When I first tested rubbers and sponges for TIBHAR, I was very, very impressed with the quality, and in particular the consistency from one sheet of the same rubber to the next. I love the Evolution range, and I still play with the MX-P today; it’s quick, spinny and has just the right type of medium hard sponge for my game. I tested the rest in the range too, almost all of them I believe; I was the first player to test the final version of the MX-S, that was just about ready for market around that time.

I do change my rubber sheets very regularly, and this is a luxury afforded to me through being sponsored of course. It’s vital at this level, as they understand that every little bit of an advantage can make a difference – talk about marginal gains! That said, I’m also a firm believer that other players at different levels should try to regularly change their rubber sheets, especially if you’re playing with inverted type rubbers. To produce the spin required for our sport, it’s a very important factor.

Do you try new rubbers as and when they are released by TIBHAR?

Yes, absolutely.
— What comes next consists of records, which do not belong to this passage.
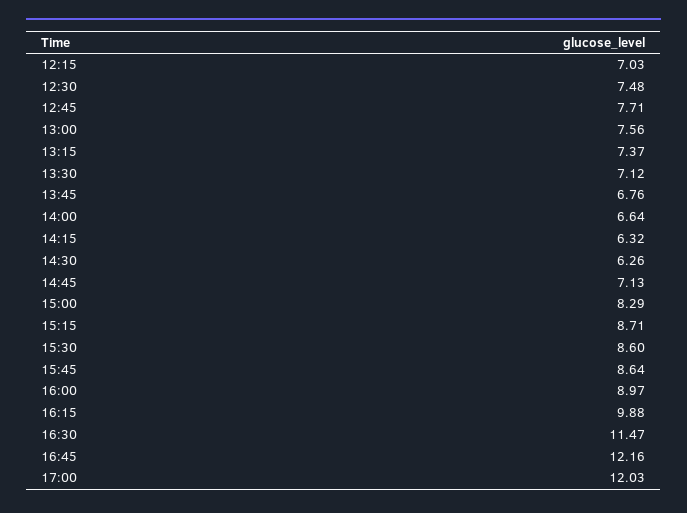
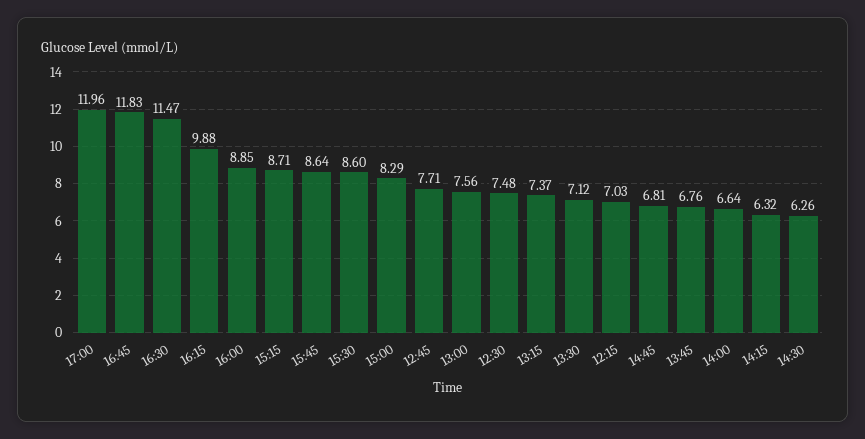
  {
    "12:15": 7.03,
    "12:30": 7.48,
    "12:45": 7.71,
    "13:00": 7.56,
    "13:15": 7.37,
    "13:30": 7.12,
    "13:45": 6.76,
    "14:00": 6.64,
    "14:15": 6.32,
    "14:30": 6.26,
-   "14:45": 7.13,
+   "14:45": 6.81,
    "15:00": 8.29,
    "15:15": 8.71,
    "15:30": 8.6,
    "15:45": 8.64,
-   "16:00": 8.97,
+   "16:00": 8.85,
    "16:15": 9.88,
    "16:30": 11.47,
-   "16:45": 12.16,
+   "16:45": 11.83,
-   "17:00": 12.03
+   "17:00": 11.96
  }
TIBHAR often want me to try the rubbers that they are developing at the time, but even just for me as a player,  If I think that a new type of rubber or some new technology becomes available, I want to be first in line to try it out! As I said earlier, you can get a real edge over your opponents this way if you find something that works better for your own particular style. When I get new stuff to try, I’ll give them my feedback happily along with the other TIBHAR professionals so they can try to improve whatever rubber it may be. The next development is never far away!

How do you see Table Tennis progressing over the next ten years or so in terms of style and techniques?
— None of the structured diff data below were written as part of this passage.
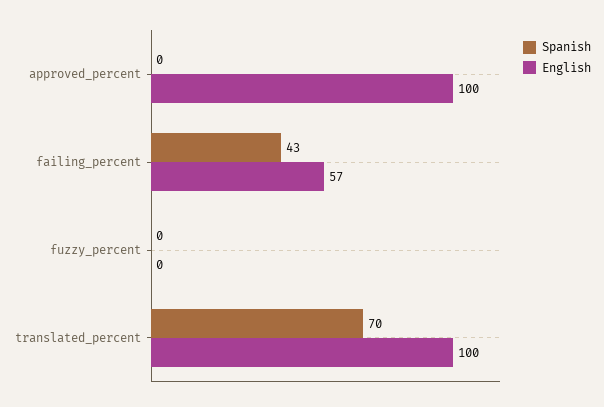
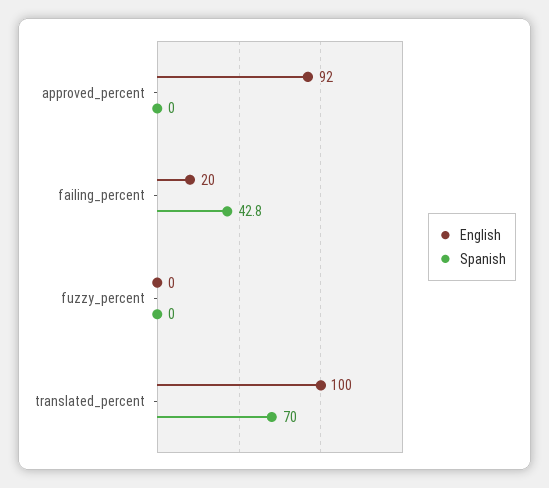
  {
    "Spanish": {
      "approved_percent": 0,
      "failing_percent": 42.8,
      "fuzzy_percent": 0,
      "translated_percent": 70
    },
    "English": {
-     "approved_percent": 100,
+     "approved_percent": 92,
-     "failing_percent": 57,
+     "failing_percent": 20,
      "fuzzy_percent": 0,
      "translated_percent": 100
    }
  }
That’s a really interesting question. I remember watching old matches of Jan-Ove Waldner growing up, with his unplayable serves, and then of course the free arm rule changed things a fair bit. Wang Liquin, he was another massive influence on me when I was training as a youngster, what a great athlete, so much power in the legs for movement, and that forehand was something else. The game is different now in some ways; the fundamentals don’t change, but changes in equipment can dictate our sport.

The way we have received service in the past 6 or 7 years has been a huge factor, with the different techniques now with flicking. It was always about keeping your opponent out and touching short, as anything half long would be punished… it’s still important to play tight, but players flick much more now as an aggressive opening shot.

Players in general are even more athletic, you have to have good movement and good technique for power plus the rubbers are less forgiving since the banning of speed glue. Also players are much more content now to play more backhands, many players are now equally as able on both wings. Overall, I’d say players in general will become even more aggressive, the young Chinese players are very aggressive but also very consistent. I think they will continue to build on the power to consistency ratio, attacking consistently from both wings but also with minimum errors, like Ma Long or Fan Zhendong.

Finally, how are you managing to practice or train with the current Coronavirus situation?    

It’s not easy. It’s very important for me to try to stay in shape; I’m not able to do any practice on the table as I don’t have one at home, and obviously I’m only making essential journeys to the supermarket etc. so I’m limited to physical conditioning.

I’m doing some interval training, some 5k runs, skipping and core strengthening work in the house and in my garden to maintain my level of fitness. Hopefully things can improve sooner rather than later so I can get back to the table to do some training, but for now I’m stuck at home but enjoying the time with my family.